Walking together in solidarity and friendship

BEING IN Suva for three days attending the FNA symposium and AGM highlighted for me and kaiwhakahaere Kerri Nuku the strong ties between nurses in the two countries. The visit also enabled shared learning.

NZ team at FNA
“Team New Zealand”: Symposium participants from Aotearoa pictured with FNA President Dr Adi Alisi Vudiniabola (second from right).

Auckland-based Pacific nursing leader Fuimaono Karl Pulotu-Enderman opened the symposium as the first keynote speaker. The closing speaker was Abel Smith, a former member of the FNA executive who now holds many nursing leadership roles in New Zealand. He is treasurer of NZNO’s Pacific nursing section.

In between, there were presentations from Auckland University researcher Ofa Dewes, from Waitematâ District Health Board’s health science academies programme coordinator Malcolm Andrews, and from two other New Zealand-based nurses, Simione Tagicakbau and Vunirewa Uluilakeba.

Data supplied:

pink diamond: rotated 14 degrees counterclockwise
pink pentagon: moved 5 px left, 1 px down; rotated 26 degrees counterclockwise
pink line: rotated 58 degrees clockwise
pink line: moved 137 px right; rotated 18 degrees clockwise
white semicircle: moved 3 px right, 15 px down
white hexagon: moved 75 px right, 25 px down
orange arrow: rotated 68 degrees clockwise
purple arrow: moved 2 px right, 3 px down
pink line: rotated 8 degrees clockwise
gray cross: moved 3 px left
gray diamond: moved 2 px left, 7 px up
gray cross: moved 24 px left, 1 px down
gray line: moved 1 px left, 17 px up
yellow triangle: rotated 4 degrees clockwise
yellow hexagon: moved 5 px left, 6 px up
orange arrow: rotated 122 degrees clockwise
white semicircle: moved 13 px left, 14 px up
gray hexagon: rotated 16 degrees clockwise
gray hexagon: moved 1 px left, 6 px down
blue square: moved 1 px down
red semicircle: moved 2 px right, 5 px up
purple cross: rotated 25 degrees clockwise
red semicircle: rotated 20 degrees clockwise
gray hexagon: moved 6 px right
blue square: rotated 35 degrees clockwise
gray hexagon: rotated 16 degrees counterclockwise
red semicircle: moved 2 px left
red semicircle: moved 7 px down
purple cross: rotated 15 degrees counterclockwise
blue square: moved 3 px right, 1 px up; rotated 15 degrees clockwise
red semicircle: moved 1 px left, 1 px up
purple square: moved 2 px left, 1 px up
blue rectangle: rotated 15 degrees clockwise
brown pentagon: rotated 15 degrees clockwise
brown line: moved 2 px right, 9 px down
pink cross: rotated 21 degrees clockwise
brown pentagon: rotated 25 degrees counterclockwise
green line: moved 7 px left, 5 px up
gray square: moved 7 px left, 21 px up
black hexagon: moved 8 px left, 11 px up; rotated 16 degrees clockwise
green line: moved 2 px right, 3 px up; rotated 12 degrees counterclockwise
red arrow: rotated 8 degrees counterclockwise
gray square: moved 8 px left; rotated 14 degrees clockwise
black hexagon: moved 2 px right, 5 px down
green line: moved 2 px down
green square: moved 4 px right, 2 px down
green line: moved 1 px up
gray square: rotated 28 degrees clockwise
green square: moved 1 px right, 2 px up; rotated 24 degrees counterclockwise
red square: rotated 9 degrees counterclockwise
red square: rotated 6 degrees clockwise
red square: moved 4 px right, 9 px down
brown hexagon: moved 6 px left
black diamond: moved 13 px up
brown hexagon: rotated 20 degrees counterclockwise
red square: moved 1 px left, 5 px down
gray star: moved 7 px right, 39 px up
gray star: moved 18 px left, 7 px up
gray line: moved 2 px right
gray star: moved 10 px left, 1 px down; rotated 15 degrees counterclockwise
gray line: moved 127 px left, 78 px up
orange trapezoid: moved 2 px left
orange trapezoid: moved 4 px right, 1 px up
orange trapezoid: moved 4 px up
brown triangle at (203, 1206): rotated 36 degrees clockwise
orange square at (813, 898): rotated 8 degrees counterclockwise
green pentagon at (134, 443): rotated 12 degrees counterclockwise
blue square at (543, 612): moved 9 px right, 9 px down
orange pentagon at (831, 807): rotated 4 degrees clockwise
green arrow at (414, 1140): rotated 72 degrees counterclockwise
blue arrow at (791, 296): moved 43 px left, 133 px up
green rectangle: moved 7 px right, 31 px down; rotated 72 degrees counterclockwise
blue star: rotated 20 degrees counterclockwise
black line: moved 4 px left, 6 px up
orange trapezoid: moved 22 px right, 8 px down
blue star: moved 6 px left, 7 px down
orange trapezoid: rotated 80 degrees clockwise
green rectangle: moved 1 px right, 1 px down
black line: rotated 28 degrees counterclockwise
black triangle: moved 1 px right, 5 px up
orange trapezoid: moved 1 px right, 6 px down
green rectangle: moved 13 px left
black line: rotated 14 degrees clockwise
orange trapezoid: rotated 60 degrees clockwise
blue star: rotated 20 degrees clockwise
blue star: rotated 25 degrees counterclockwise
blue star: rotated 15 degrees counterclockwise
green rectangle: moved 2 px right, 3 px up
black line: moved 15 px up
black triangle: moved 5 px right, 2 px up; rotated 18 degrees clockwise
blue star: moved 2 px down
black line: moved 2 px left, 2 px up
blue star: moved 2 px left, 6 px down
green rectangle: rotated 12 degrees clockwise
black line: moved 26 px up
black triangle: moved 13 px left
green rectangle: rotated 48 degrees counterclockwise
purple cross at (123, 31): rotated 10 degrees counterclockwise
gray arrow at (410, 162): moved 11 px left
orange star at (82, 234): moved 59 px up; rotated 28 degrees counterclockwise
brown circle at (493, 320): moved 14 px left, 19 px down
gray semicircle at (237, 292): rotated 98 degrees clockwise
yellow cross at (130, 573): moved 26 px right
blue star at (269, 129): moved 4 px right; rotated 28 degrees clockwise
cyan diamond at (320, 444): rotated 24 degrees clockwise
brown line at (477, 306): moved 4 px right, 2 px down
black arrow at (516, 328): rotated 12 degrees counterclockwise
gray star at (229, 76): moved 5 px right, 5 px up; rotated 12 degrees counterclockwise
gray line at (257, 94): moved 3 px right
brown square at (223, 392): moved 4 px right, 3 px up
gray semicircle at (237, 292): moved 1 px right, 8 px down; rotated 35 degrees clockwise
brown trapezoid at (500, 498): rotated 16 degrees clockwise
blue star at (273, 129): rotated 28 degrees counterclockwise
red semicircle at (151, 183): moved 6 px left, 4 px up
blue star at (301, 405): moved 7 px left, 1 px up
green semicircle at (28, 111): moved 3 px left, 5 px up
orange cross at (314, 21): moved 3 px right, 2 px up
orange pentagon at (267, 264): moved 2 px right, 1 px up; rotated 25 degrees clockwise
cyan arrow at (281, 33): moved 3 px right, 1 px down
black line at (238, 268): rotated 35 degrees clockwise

Task requirements:
a) Transcribe the part of the FNA symposium article that opens with the words containing "NZ team at FNA" and closes with "Pacific nursing section.".
b) Summarize the FNA symposium article in two sentences.
c) Resume the FNA symposium article from where it stops.

Answers for the tasks:
a)
NZ team at FNA
“Team New Zealand”: Symposium participants from Aotearoa pictured with FNA President Dr Adi Alisi Vudiniabola (second from right).

Auckland-based Pacific nursing leader Fuimaono Karl Pulotu-Enderman opened the symposium as the first keynote speaker. The closing speaker was Abel Smith, a former member of the FNA executive who now holds many nursing leadership roles in New Zealand. He is treasurer of NZNO’s Pacific nursing section.

b) The writer and kaiwhakahaere Kerri Nuku spent three days in Suva at the FNA symposium and AGM, which highlighted the strong ties between nurses in the two countries and enabled shared learning. Fuimaono Karl Pulotu-Enderman opened the symposium as the first keynote speaker, Abel Smith was the closing speaker, and several other New Zealand-based nurses and researchers presented in between.

c)
It was the first time that elected NZNO leaders had been invited to open the AGM. Participation as FNA’s chief guests was a great honour. The experience showed me the many similarities between our two countries, but also some differences.

Fiji – Grant & Kerri
NZNO co-leaders at the FNA AGM.

NZNO can only aspire to the kind of relationship with the Ministry of Health that exists between the FNA and the Fijian Ministry of Health and Medical Services. The chief nursing and midwifery officer, Silina Waqa-Ledua, responded on behalf of the ministry to many questions and comments from delegates.

“There are many commonalities,” Nuku said. “Fijian nurses are also grappling with health underfunding, the growing burden of non-communicable diseases, poverty, climate change and the dangers of privatisation.

“But only more recently have they begun to seriously consider cultural safety, in the context of increasing numbers of internationally qualified nurses being employed in foreign-owned private hospitals,” she said.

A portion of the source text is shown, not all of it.